A third advantage to circumcision is a reduction in urinary tract infections in babies. A study published in the April 2000 edition of Pediatrics concluded that newborn circumcision results in a nine-fold decrease in the incidence of UTIs in a baby's first year and that circumcision is "a valuable preventive health measure, particularly in the first three months of life." However, said Dr. Taylor, it is short- sighted for parents to make a decision on that basis. "It is important in circumcision decisions to think well ahead, say, 20 years," he argued.

Here in Canada, circumcision has been ruled not medically justified. A position statement on circumcision, released in 1996 by the Canadian Pediatric Society and reaffirmed this year, recommended that circumcision of newborns should not be routinely performed. "The overall evidence of the benefits and harms of circumcision is so evenly balanced that it does not support recommending circumcision as a routine procedure for newborns."
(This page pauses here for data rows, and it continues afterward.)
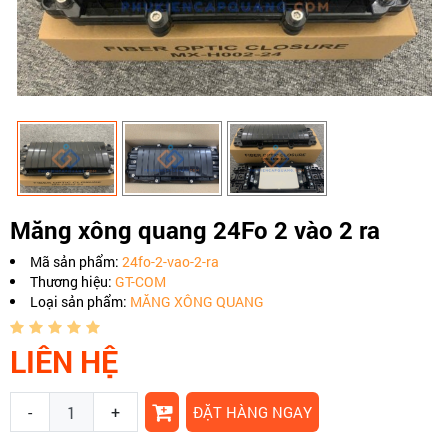
Măng xông quang 24Fo 2 vào 2 ra
Mã sản phẩm:
24fo-2-vao-2-ra
Thương hiệu:
GT-COM
Loại sản phẩm:
MĂNG XÔNG QUANG
LIÊN HỆ
-
+
ĐẶT HÀNG NGAY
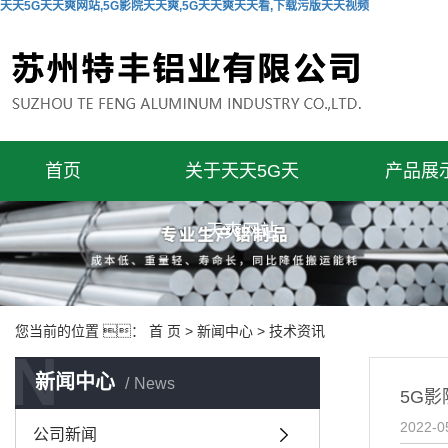
天天5G天天爽网站,5G影院天天爽,5G天天爽天天看,下载污版天天视频
首页
关于天天5G天
产品展
天爽网站
您当前的位置 ：
首 页
>
新闻中心
>
技术资讯
N
新闻中心
News
5G
2022-0
公司新闻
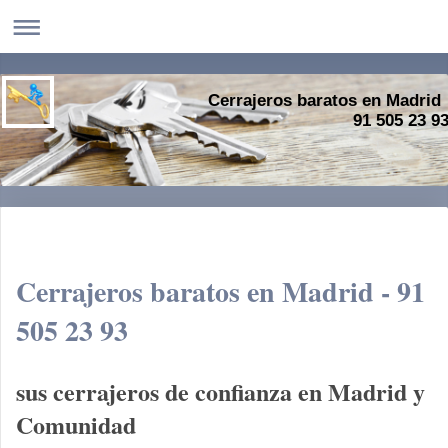
Cerrajeros baratos en Madrid
91 505 23 9
Cerrajeros baratos en Madrid - 91
505 23 93
sus cerrajeros de confianza en Madrid y
Comunidad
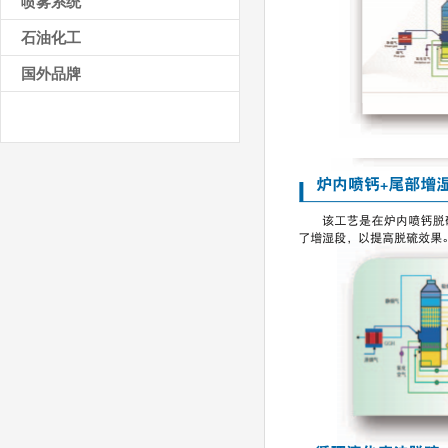
喷雾系统
石油化工
国外品牌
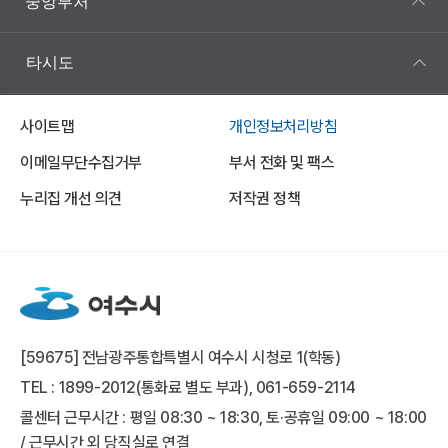
중앙부처
타시도
사이트맵
개인정보처리방침
이메일무단수집거부
부서 전화 및 팩스
누리집 개선 의견
저작권 정책
[59675] 전남광주통합특별시 여수시 시청로 1(학동)
TEL : 1899-2012(통화료 별도 부과), 061-659-2114
콜센터 근무시간 : 평일 08:30 ~ 18:30, 토·공휴일 09:00 ~ 18:00
/ 근무시간 외 당직실로 연결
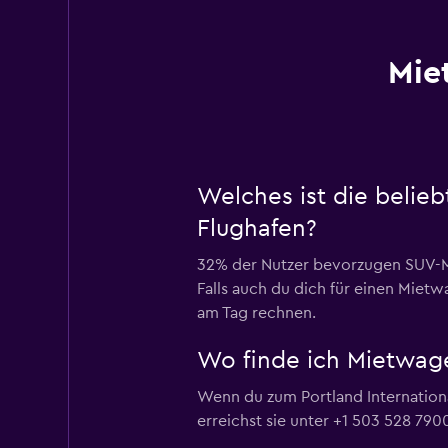
Mie
Welches ist die belie
Flughafen?
32% der Nutzer bevorzugen SUV-Mie
Falls auch du dich für einen Mietw
am Tag rechnen.
Wo finde ich Mietwage
Wenn du zum Portland International
erreichst sie unter +1 503 528 790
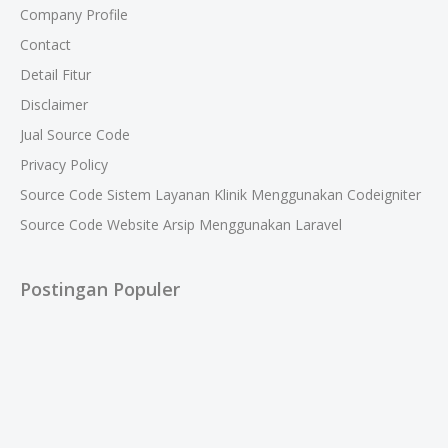
Company Profile
Contact
Detail Fitur
Disclaimer
Jual Source Code
Privacy Policy
Source Code Sistem Layanan Klinik Menggunakan Codeigniter
Source Code Website Arsip Menggunakan Laravel
Postingan Populer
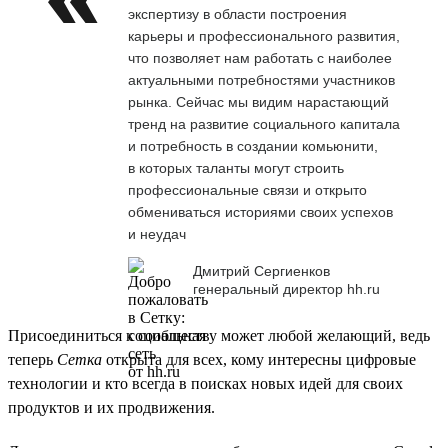
экспертизу в области построения
карьеры и профессионального развития,
что позволяет нам работать с наиболее
актуальными потребностями участников
рынка. Сейчас мы видим нарастающий
тренд на развитие социального капитала
и потребность в создании комьюнити,
в которых таланты могут строить
профессиональные связи и открыто
обмениваться историями своих успехов
и неудач
Дмитрий Сергиенков
генеральный директор hh.ru
Присоединиться к сообществу может любой желающий, ведь
теперь
Сетка
открыта для всех, кому интересны цифровые
технологии и кто всегда в поисках новых идей для своих
продуктов и их продвижения.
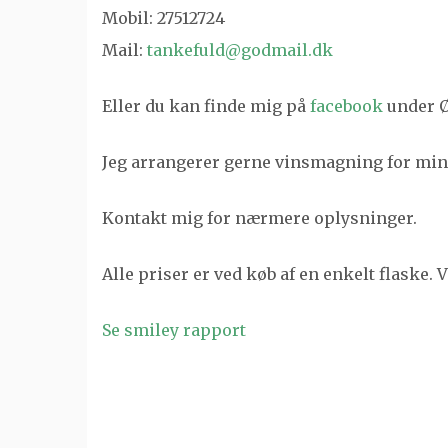
Mobil: 27512724
Mail:
tankefuld@godmail.dk
Eller du kan finde mig på
facebook
under Ø
Jeg arrangerer gerne vinsmagning for mi
Kontakt mig for nærmere oplysninger.
Alle priser er ved køb af en enkelt flaske.
Se smiley rapport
Dr. Munk called circumcision "cosmetic surgery" because it is often done so boys can look like their fathers, and it is almost always privately paid for. (Manitoba is the only province where the procedure is covered under provincial insurance.)

Circumcision is also an ethical and legal hot potato. "People have a fundamental human right not to have pain intentionally inflicted on them," writes Margaret Somerville in her new book, The Ethical Canary. Dr. Somerville, a lawyer and ethicist at McGill University, is well-known for her anti-circumcision views. Legally, she explained, there may be a way to prohibit infant male circumcision while respecting religious reasons for doing it.

If Dr. Taylor has his say, doctors giving advice to parents who sit on the fence will start with the premise that the foreskin is a valuable part of their son's body. "In the equation, the value of the actual foreskin is often put at zero," he said. "Put a value on it. It is a structure in its own right."